1. Korintliler 13:8-13’e göre yabancı diller ve peygamberlik armağanları sona erecektir.7 Bu armağan alt düzey armağanlardan biridir (1Ko. 12:27-29).
Yabancı dillerde konuşulması (veya herhangi bir armağan bile!) ile ruhsallık veya olgunluk arasında hiçbir yerde bir bağlantı kurulmamıştır.

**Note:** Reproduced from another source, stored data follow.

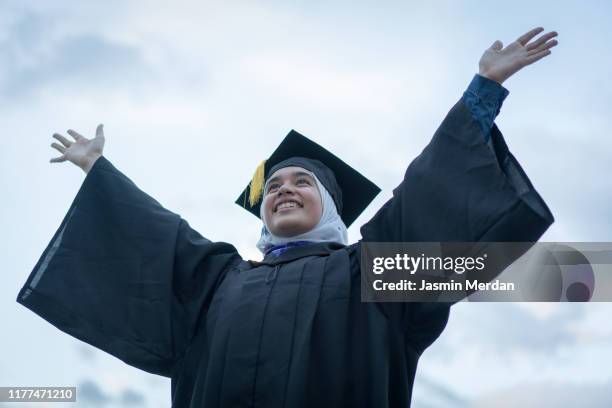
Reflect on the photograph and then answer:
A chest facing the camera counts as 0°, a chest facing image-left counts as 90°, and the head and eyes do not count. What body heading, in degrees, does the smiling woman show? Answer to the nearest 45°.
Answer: approximately 45°
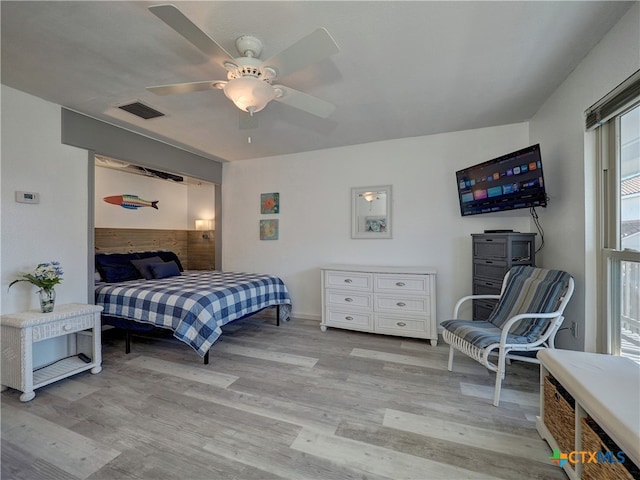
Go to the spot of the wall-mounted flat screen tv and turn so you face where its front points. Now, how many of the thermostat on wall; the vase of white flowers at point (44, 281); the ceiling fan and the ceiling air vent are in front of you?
4

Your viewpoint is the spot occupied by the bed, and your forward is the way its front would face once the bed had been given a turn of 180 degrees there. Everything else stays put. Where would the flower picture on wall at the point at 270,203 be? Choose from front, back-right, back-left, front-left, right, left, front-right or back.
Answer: right

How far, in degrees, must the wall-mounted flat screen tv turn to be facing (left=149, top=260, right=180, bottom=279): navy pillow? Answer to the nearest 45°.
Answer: approximately 45° to its right

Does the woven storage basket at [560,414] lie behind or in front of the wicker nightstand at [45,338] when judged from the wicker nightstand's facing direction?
in front

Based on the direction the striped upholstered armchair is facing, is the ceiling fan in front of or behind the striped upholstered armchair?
in front

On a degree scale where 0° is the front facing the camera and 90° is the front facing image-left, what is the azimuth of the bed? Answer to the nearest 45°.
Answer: approximately 315°

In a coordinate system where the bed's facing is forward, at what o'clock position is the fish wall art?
The fish wall art is roughly at 7 o'clock from the bed.

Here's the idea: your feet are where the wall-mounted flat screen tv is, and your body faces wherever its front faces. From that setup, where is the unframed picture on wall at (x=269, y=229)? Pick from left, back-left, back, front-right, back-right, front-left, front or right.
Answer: front-right

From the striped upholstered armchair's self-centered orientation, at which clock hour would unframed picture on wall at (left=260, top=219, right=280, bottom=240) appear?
The unframed picture on wall is roughly at 2 o'clock from the striped upholstered armchair.
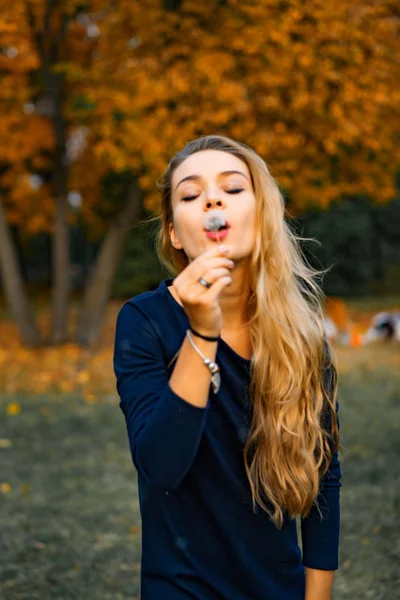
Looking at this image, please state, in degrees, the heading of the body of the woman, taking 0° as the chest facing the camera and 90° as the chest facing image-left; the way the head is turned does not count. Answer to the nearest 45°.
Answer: approximately 0°

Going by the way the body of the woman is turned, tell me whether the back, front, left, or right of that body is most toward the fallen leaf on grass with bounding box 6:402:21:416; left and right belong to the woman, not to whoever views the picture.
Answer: back

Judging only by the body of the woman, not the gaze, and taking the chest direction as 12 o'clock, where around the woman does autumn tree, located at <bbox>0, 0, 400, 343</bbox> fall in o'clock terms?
The autumn tree is roughly at 6 o'clock from the woman.

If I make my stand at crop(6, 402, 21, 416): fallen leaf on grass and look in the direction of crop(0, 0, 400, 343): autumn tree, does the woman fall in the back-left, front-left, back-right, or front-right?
back-right
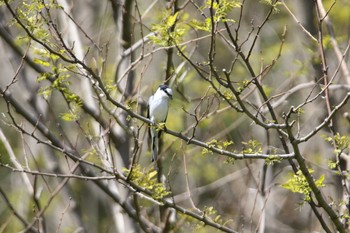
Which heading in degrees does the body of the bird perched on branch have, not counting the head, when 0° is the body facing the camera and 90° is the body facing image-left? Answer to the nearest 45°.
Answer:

Pavlus’un genel yaklaşımı budur: Bütün armağanlar kiliseyi geliştirmelidir. Pavlus özellikle Tanrı’nın vurguladığı noktaları (Tanrı’yı tanımak, doğruluk, sevgi, hizmet) vurgulamak istedi. O belirti armağanlarını vurgulamamıştır.8
- 1B. B. Warfield, Counterfeit Miracles (New York: Charles Scribner’s Sons, 1918), s. 43.
- 2A. g. e., s. 43.
- 3A. g. e., s. 45.
- 4A. g. e., s. 47.
- 5Jack Deere, Surprised by the Power of the Spirit (Peabody, Massachusetts: Prince Press, 2003).
- 6Bu kaynaklar incelenebilir: Thomas Edgar, Satisfied by the Promise of the Spirit: Affirming the Fullness of God’s Provision for Spiritual Living (Grand Rapids, Michigan: Kregel, 1996); Are Miraculous Gifts for Today? 4 Views, ed. Wayne Grudem (Grand Rapids, Michigan: Zondervan, 1996).
- 7R. F. White, “Richard Gaffin and Wayne Grudem on 1 Corinthians 13:10: A Comparison of Cessationist and Noncessationist Argumentation”, Journal of the Evangelical Theological Society (Cilt 35, No. 2; Haziran 1992), s. 173-181. Bu ayet armağanların ne zaman sona ereceği tam olarak açıklamıyor; İsa’nın ikinci gelişine dek devam eden armağanlar değil, bilgidir.
- 8Bu son iki paragraftaki notkalar D.A. Carson’un kitabında vurgulanmış bir nokta. D.A. Carson, Showing the Spirit: A Theological Exposition of 1 Corinthians 12-14 (Grand Rapids, Michigan: Baker, 1987).